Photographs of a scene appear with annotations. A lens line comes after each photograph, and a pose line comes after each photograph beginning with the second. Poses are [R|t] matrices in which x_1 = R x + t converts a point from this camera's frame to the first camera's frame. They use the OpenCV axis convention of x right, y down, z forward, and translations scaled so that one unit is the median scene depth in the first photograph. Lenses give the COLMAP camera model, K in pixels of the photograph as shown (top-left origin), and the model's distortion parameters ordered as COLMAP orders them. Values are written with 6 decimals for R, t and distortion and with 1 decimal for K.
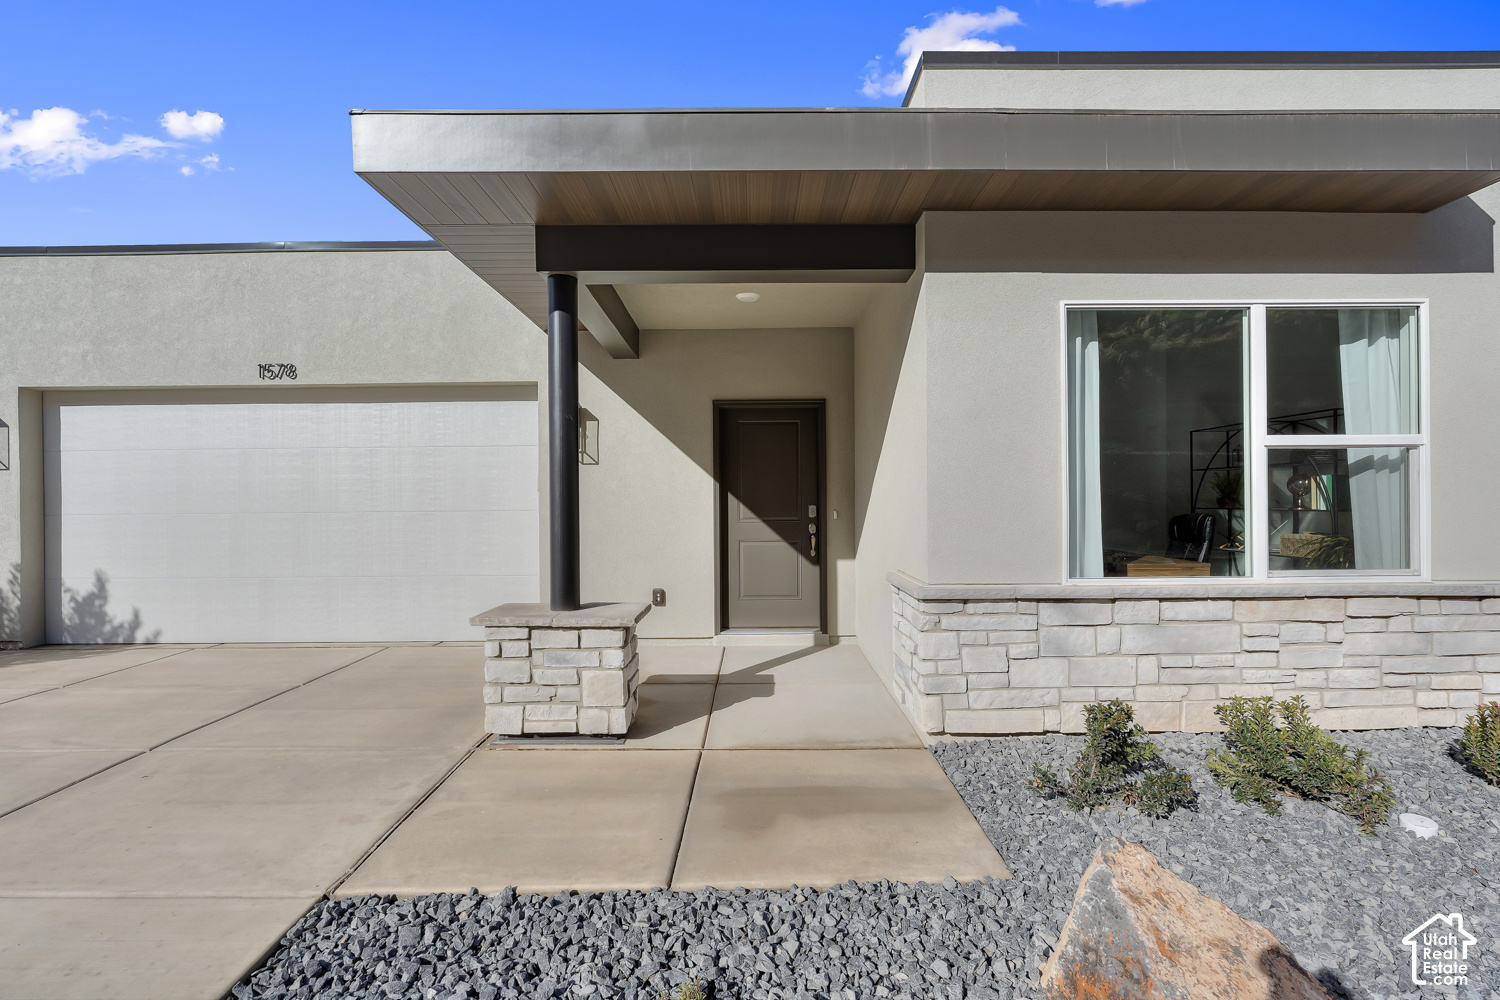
lens RADIAL K [[657.4, 0, 748.1], [0, 657.4, 501.5], [0, 0, 1]] dist [-0.009237, 0.000820]
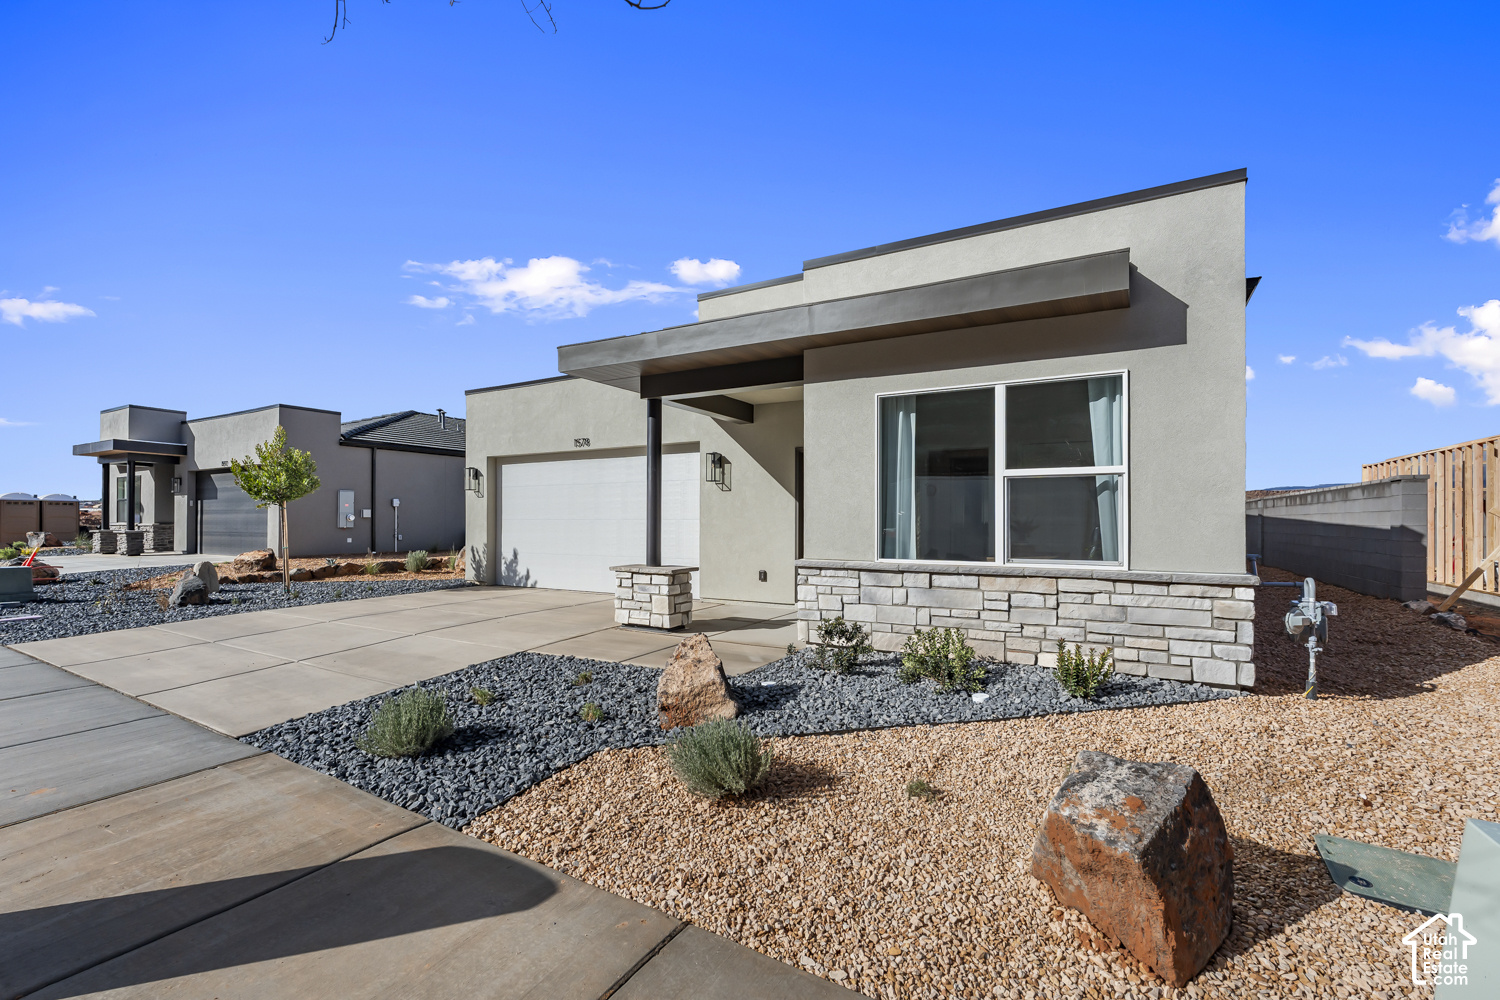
lens RADIAL K [[657.4, 0, 753.3], [0, 657.4, 504.9], [0, 0, 1]] dist [-0.009237, 0.000820]
pose [[0.869643, -0.002355, -0.493676, 1.020072], [-0.008602, 0.999765, -0.019922, 0.016995], [0.493606, 0.021572, 0.869418, -0.612739]]
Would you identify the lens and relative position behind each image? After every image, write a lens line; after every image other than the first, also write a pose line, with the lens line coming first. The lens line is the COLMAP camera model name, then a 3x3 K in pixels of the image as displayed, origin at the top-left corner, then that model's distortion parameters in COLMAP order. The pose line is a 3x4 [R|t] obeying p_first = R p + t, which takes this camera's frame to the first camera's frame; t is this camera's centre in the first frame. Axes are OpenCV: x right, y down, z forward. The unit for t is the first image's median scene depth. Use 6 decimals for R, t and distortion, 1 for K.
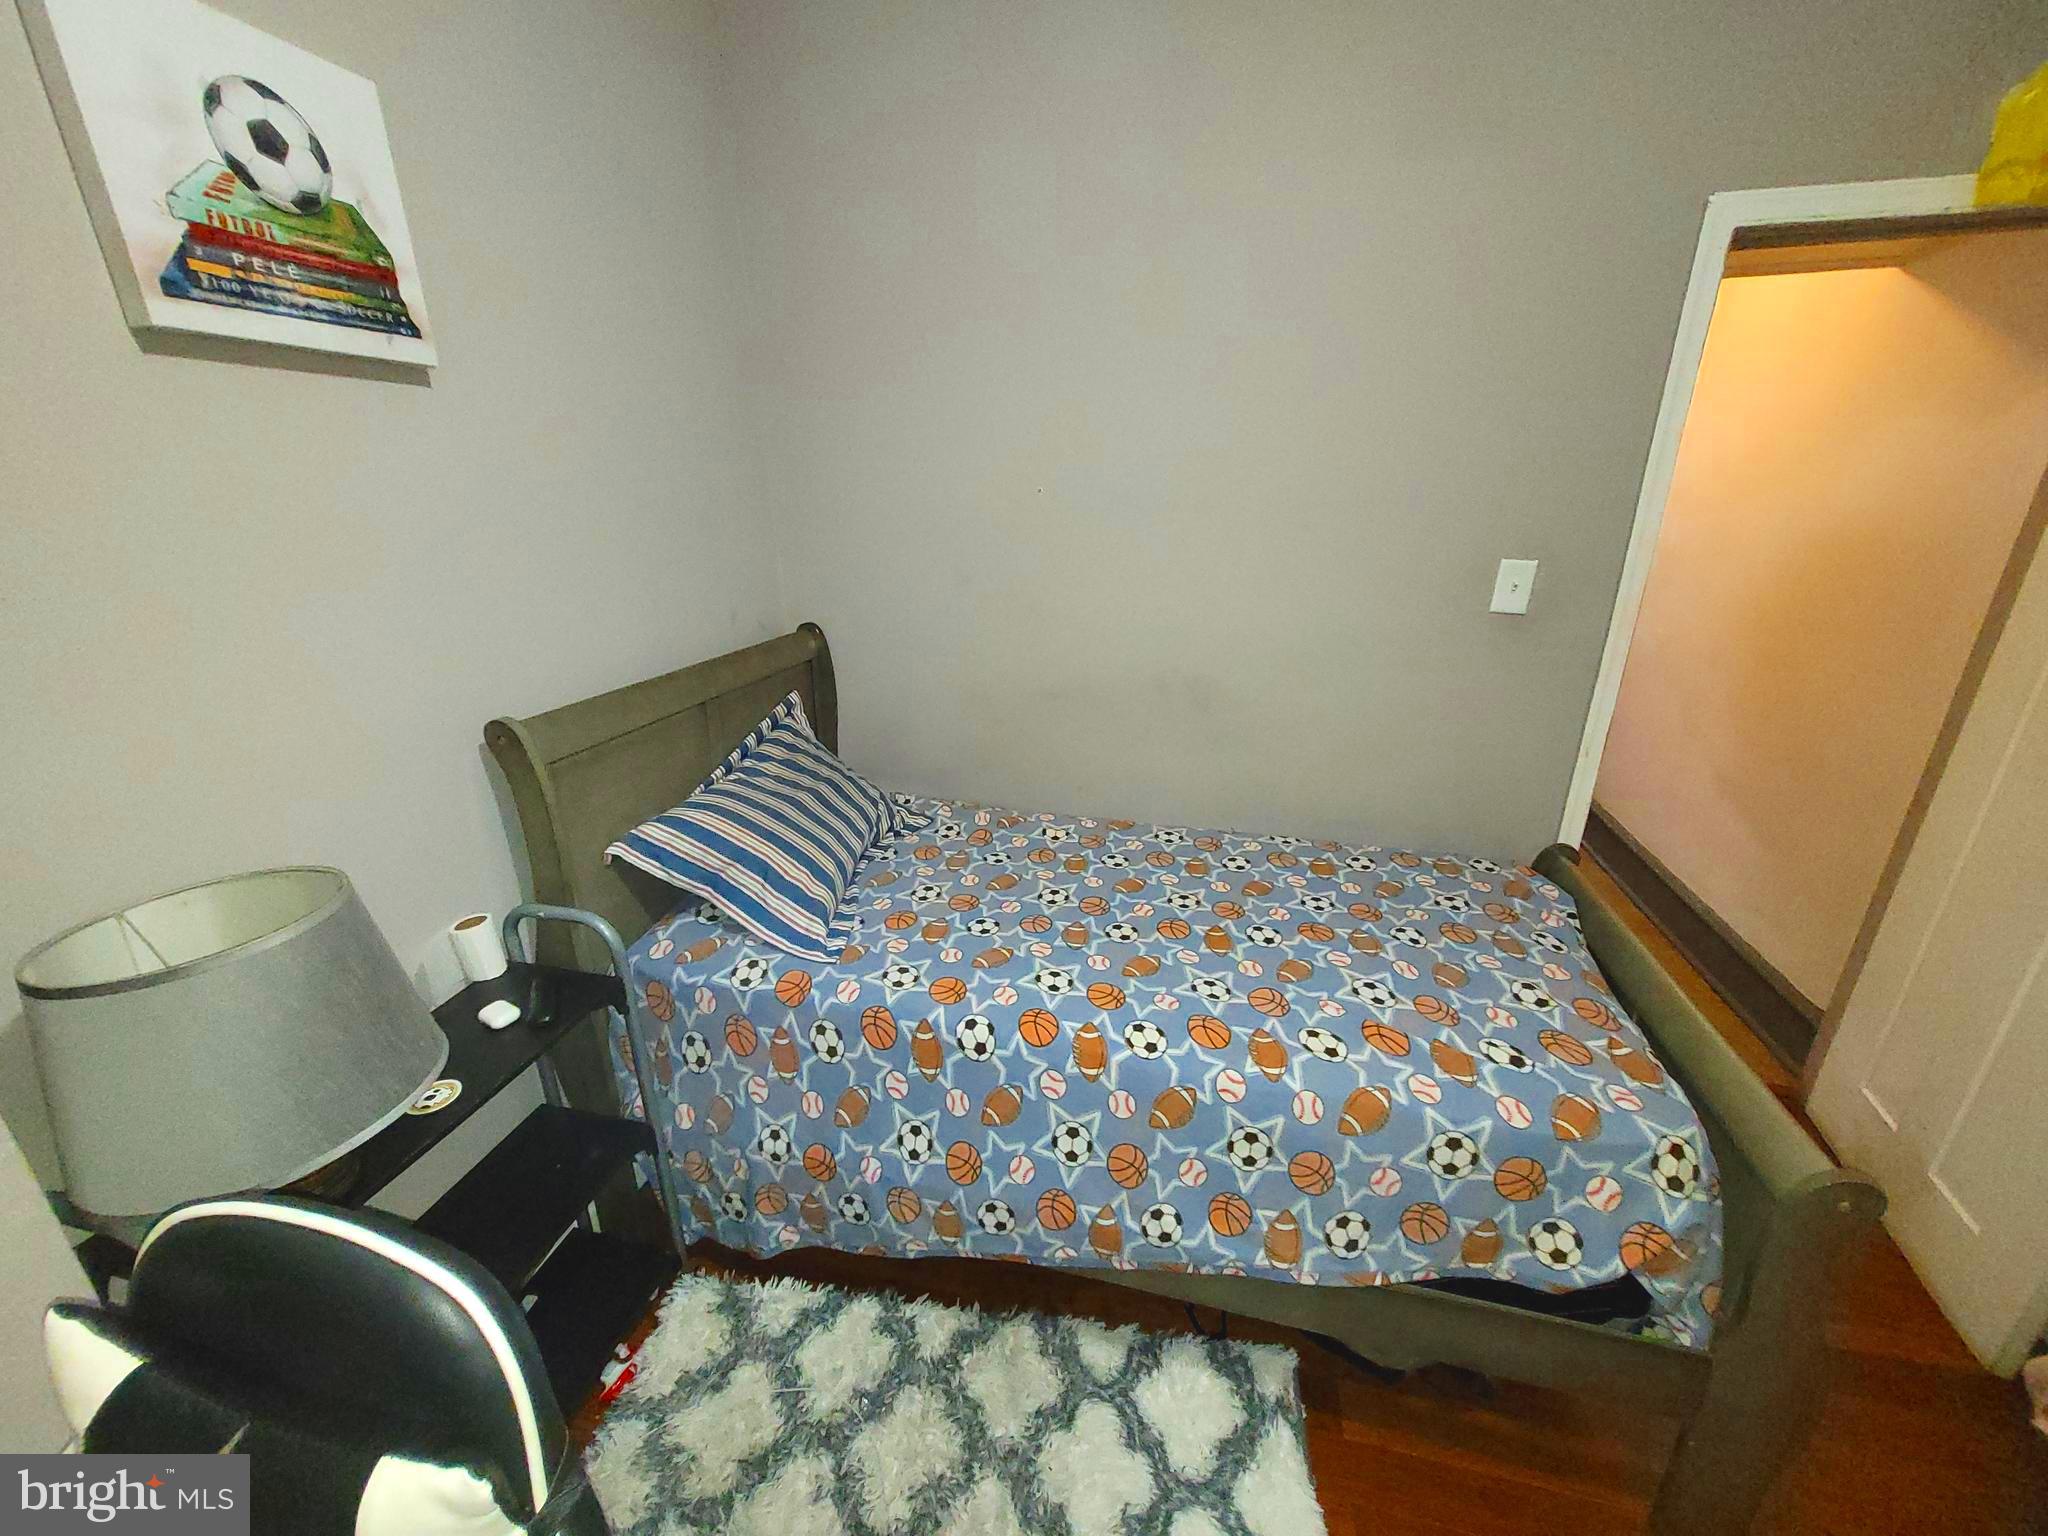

···

_Task details_: Output each line exactly as shown above; no pictures go in the copy.

_Solution to the exercise_:
Photographs of a scene appear with annotations. A lens line comes after each photograph, and a pose line comes after each photograph beginning with the second. Poses are [R|t] matrices in which x_1 = R x + t converts a point from this camera's frame to the first camera's frame. They use the OpenCV axis convention of x right, y down, z forward, and translations scaled so that one unit is the median scene depth in the first photograph. Lenses give the COLMAP camera model, K in pixels of the photograph as shown (top-left origin), and the model's distortion parameters ordered as COLMAP orders them. Values are written with 6 decimals for R, t and distortion and with 1 decimal for K.
lens RADIAL K [[657.4, 0, 748.1], [0, 657.4, 501.5], [0, 0, 1]] dist [-0.009237, 0.000820]
lens RADIAL K [[657.4, 0, 753.3], [0, 657.4, 504.9], [0, 0, 1]] dist [-0.009237, 0.000820]
pose [[0.869643, -0.002355, -0.493676, 1.020072], [-0.008602, 0.999765, -0.019922, 0.016995], [0.493606, 0.021572, 0.869418, -0.612739]]
Would you identify the lens and relative position behind each image? After every image, write a lens line; after every image other than the first, also write a pose line, with the lens line coming first. The lens line is the COLMAP camera model name, then a 3x3 K in pixels of the image as displayed, origin at the top-left corner, then that model's distortion parameters in COLMAP order. The pose line is a 3x4 [R|t] obeying p_first = R p + t, which takes this camera's frame to the first camera's frame; t is this camera's centre in the first frame. Axes are OpenCV: x right, y down, z forward. The unit for t is the first image's median scene depth. Use 6 decimals for R, t and distortion, 1 for K.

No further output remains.